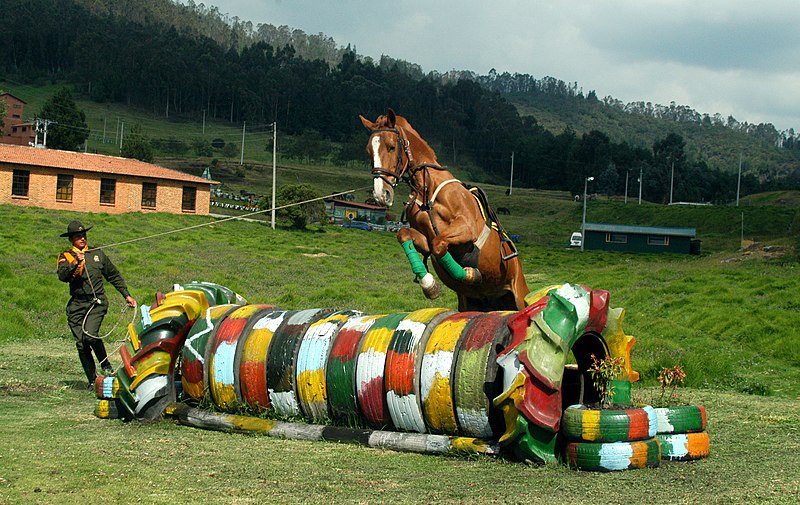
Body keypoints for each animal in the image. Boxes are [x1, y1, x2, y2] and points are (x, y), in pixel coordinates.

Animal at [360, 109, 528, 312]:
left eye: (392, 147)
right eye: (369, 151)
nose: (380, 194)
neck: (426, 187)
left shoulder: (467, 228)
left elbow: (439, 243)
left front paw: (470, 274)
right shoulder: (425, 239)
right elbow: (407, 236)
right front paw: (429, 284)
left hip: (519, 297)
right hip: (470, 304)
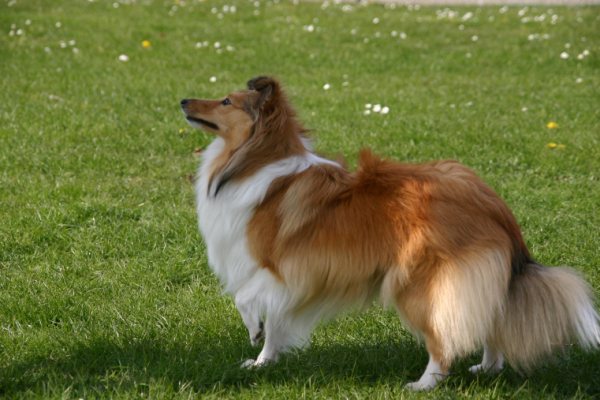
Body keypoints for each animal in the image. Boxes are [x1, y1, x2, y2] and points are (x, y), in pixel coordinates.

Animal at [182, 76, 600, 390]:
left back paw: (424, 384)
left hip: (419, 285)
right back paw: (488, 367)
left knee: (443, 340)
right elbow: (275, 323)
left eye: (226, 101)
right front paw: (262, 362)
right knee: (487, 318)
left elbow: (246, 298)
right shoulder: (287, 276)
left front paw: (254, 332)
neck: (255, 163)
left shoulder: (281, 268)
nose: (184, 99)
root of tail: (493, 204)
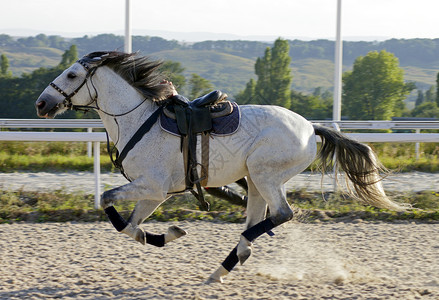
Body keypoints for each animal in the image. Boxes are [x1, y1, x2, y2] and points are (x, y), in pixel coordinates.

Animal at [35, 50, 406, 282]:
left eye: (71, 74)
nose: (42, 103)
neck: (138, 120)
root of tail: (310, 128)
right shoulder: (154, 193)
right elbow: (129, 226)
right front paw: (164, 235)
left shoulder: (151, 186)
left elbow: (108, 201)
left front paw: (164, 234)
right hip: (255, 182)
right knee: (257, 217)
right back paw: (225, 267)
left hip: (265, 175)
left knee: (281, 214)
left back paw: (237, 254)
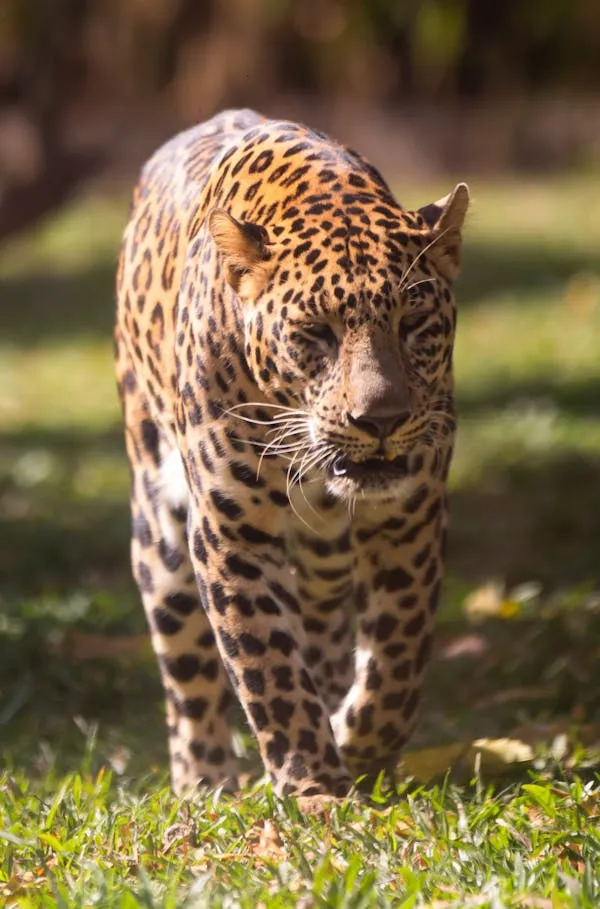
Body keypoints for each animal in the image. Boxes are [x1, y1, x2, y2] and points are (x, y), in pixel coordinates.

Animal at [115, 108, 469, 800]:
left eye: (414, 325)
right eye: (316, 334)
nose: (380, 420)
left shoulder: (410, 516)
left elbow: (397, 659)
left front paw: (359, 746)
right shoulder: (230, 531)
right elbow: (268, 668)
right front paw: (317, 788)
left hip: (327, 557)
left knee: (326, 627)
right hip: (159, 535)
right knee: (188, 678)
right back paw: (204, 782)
⁂
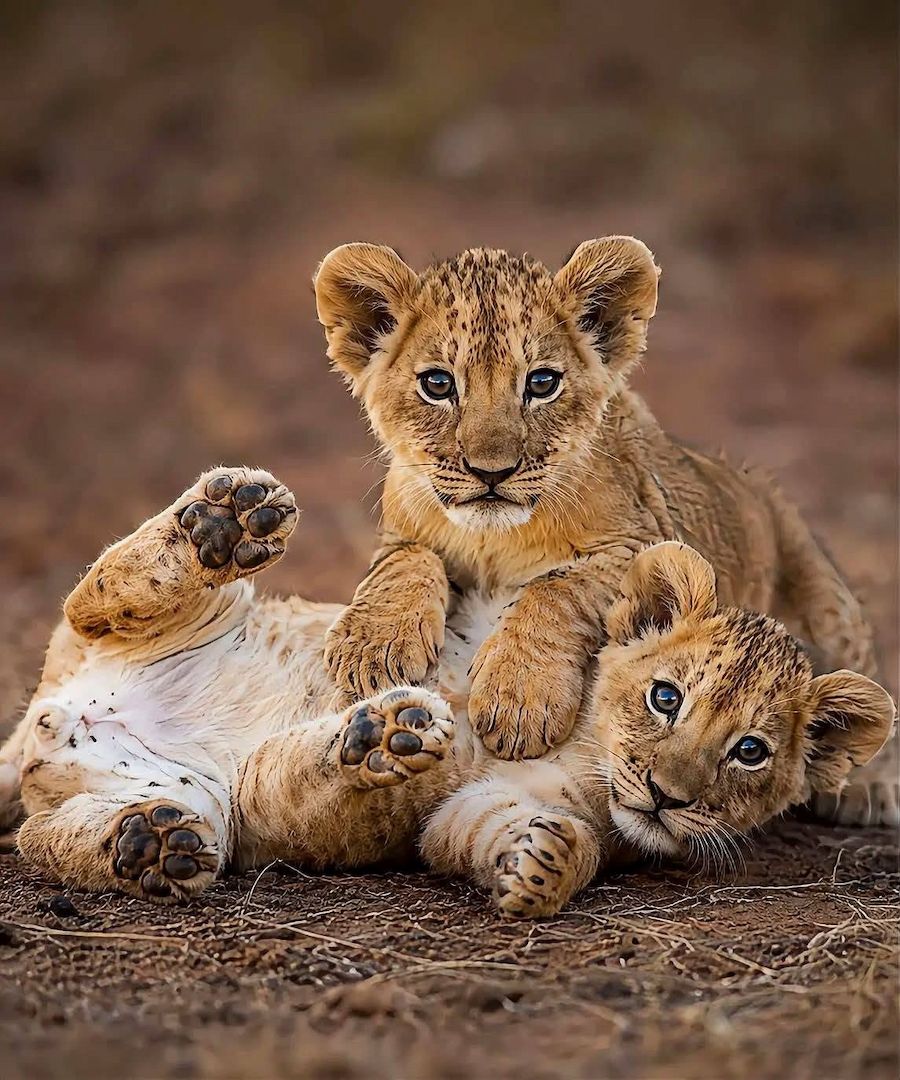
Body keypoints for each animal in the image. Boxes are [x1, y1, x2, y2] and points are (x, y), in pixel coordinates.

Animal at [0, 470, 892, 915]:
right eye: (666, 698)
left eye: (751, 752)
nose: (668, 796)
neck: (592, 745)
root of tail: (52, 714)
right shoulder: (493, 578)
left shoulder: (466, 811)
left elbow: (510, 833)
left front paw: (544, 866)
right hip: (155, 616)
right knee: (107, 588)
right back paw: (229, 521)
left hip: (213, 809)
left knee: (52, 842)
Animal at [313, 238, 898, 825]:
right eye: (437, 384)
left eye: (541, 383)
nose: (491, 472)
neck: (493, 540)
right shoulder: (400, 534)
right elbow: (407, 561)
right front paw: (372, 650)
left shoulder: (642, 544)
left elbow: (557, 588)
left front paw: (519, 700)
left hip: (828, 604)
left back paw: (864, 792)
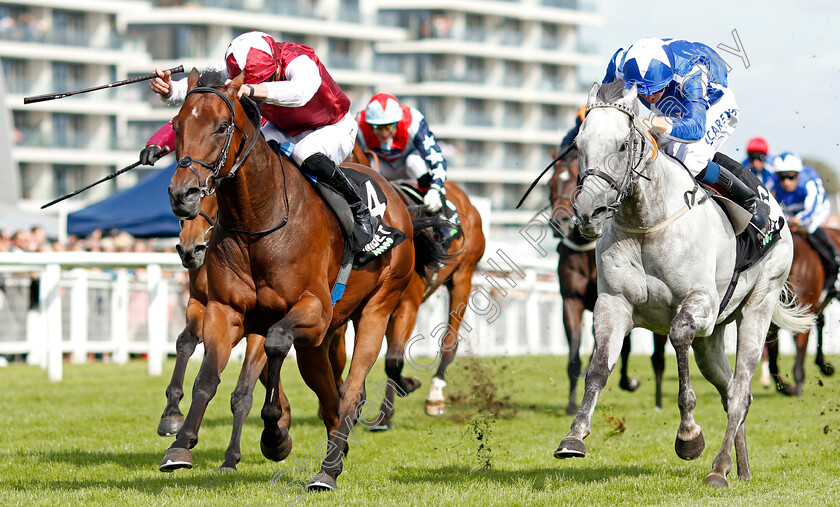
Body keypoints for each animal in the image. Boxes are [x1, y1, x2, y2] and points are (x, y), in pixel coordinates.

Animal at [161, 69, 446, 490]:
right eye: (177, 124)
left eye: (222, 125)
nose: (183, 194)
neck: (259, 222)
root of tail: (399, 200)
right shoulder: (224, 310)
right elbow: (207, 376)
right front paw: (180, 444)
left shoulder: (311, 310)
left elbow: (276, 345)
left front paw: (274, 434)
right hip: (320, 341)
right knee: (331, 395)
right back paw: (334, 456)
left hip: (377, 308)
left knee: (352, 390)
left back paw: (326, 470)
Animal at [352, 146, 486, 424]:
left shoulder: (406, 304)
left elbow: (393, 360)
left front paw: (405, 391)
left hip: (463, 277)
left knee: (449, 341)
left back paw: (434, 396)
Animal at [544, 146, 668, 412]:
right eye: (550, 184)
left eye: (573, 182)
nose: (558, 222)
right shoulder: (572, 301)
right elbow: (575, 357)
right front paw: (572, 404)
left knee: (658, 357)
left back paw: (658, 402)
⁂
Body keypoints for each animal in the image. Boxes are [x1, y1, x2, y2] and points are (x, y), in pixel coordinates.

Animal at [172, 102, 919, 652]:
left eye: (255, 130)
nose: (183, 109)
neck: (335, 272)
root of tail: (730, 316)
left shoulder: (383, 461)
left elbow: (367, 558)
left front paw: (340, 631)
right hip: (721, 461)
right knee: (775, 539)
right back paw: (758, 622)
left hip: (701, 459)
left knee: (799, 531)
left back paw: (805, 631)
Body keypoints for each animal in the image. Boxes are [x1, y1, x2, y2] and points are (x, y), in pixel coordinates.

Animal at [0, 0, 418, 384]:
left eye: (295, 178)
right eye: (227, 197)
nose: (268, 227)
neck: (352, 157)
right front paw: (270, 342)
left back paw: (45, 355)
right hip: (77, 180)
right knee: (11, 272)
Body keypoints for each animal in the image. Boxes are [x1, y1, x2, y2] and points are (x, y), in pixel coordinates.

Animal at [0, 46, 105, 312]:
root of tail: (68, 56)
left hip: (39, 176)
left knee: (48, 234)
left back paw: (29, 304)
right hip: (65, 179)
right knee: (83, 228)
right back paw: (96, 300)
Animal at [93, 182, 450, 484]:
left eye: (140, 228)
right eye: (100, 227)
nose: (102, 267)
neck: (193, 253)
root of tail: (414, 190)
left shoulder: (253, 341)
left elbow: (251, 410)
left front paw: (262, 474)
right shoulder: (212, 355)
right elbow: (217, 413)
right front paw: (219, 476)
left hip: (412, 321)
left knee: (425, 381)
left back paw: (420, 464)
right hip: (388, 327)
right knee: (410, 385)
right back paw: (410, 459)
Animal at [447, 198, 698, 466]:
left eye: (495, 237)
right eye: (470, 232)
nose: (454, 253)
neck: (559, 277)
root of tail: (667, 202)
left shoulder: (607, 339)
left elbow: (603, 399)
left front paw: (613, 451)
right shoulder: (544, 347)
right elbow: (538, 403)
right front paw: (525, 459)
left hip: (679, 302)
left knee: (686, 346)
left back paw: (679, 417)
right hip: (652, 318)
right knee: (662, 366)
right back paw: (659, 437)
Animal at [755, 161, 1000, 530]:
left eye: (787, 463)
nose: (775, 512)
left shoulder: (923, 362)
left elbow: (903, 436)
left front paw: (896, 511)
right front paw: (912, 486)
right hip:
⁂
* [What is needed] The answer must be a single number: the count of lines in the entries that include "tail".

* [Result of the task] 8